TRATTORI E SINISTRA IN EUROPA
La protesta degli agricoltori che infuria in Europa non è del
tutto nuova. Almeno superficialmente, si potrebbero indicare due precedenti: il
movimento dei “forconi”, che tra alterne vicende serpeggiò in Italia fra il
2011 e il 2013, e il movimento dei gilet gialli, che paralizzò la Francia dalla
fine del 2018 ai primi mesi del 2019. Queste analogie, tuttavia, non devono
trarci in inganno.Trattori alla porta di Brandeburgo a Berlino
Il movimento di oggi è diverso, molto diverso da quelli di
allora. La prima differenza che balza agli occhi è il carattere transnazionale della protesta odierna, partita da Olanda
e Belgio ma rapidamente propagatasi ai principali paesi europei, fra cui
Francia, Italia, Polonia, Spagna, Romania. La seconda differenza è che ora, al
centro delle contestazioni, ci sono le
politiche europee in materia di ambiente (il cosiddetto green
deal), con le loro ripercussioni sulla PAC, la politica
agricola comune.
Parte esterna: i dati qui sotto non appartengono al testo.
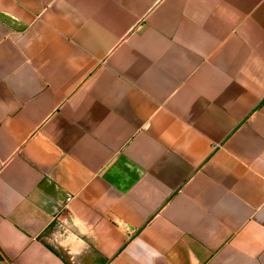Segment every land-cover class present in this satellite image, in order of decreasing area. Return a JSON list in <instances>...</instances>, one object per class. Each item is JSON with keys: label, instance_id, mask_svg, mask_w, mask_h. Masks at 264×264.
Here are the masks:
<instances>
[{"label": "crops", "instance_id": "crops-1", "mask_svg": "<svg viewBox=\"0 0 264 264\" xmlns=\"http://www.w3.org/2000/svg\"><path fill=\"white\" fill-rule=\"evenodd\" d=\"M0 264H264V0H0Z\"/></svg>", "mask_w": 264, "mask_h": 264}, {"label": "built area", "instance_id": "built-area-1", "mask_svg": "<svg viewBox=\"0 0 264 264\" xmlns=\"http://www.w3.org/2000/svg\"><path fill=\"white\" fill-rule=\"evenodd\" d=\"M71 200H72V197L71 196H68L67 203H69Z\"/></svg>", "mask_w": 264, "mask_h": 264}]
</instances>
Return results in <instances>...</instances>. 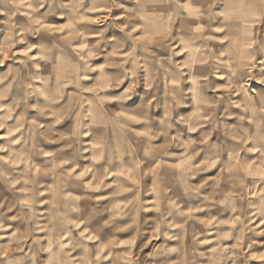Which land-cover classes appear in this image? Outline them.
<instances>
[{
	"label": "clouds",
	"instance_id": "obj_1",
	"mask_svg": "<svg viewBox=\"0 0 264 264\" xmlns=\"http://www.w3.org/2000/svg\"><path fill=\"white\" fill-rule=\"evenodd\" d=\"M253 260L264 0H0V264Z\"/></svg>",
	"mask_w": 264,
	"mask_h": 264
},
{
	"label": "rangeland",
	"instance_id": "obj_2",
	"mask_svg": "<svg viewBox=\"0 0 264 264\" xmlns=\"http://www.w3.org/2000/svg\"><path fill=\"white\" fill-rule=\"evenodd\" d=\"M155 243V241H153ZM252 264H264V260H253Z\"/></svg>",
	"mask_w": 264,
	"mask_h": 264
}]
</instances>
La terza differenza è che il movimento dei trattori si espande
e si rafforza man mano che ci avviciniamo alla data delle europee.
La ragione è semplice:
oggi il cuore della protesta non sono le scelte specifiche dei governi nazionali,
ma è l’orientamento complessivo della politica europea non solo in materia
agricola, ma – più in generale – in tutte le materie sulle quali le scelte
pro-ambiente della Commissione Europea mettono a repentaglio redditi, posti di
lavoro, aziende, valore degli immobili.
È il caso, per fare solo i due esempi più macroscopici, delle
direttive in materia di motori termici (che comporteranno il deprezzamento del
parco veicoli attualmente circolanti), e delle direttive in materia di
abitazioni (che costringeranno i proprietari a scegliere fra costosi
efficientamenti energetici e ingenti perdite di valore degli immobili
posseduti).Cosa che inoltre colpisce indiscriminatamente tutti i cittadini.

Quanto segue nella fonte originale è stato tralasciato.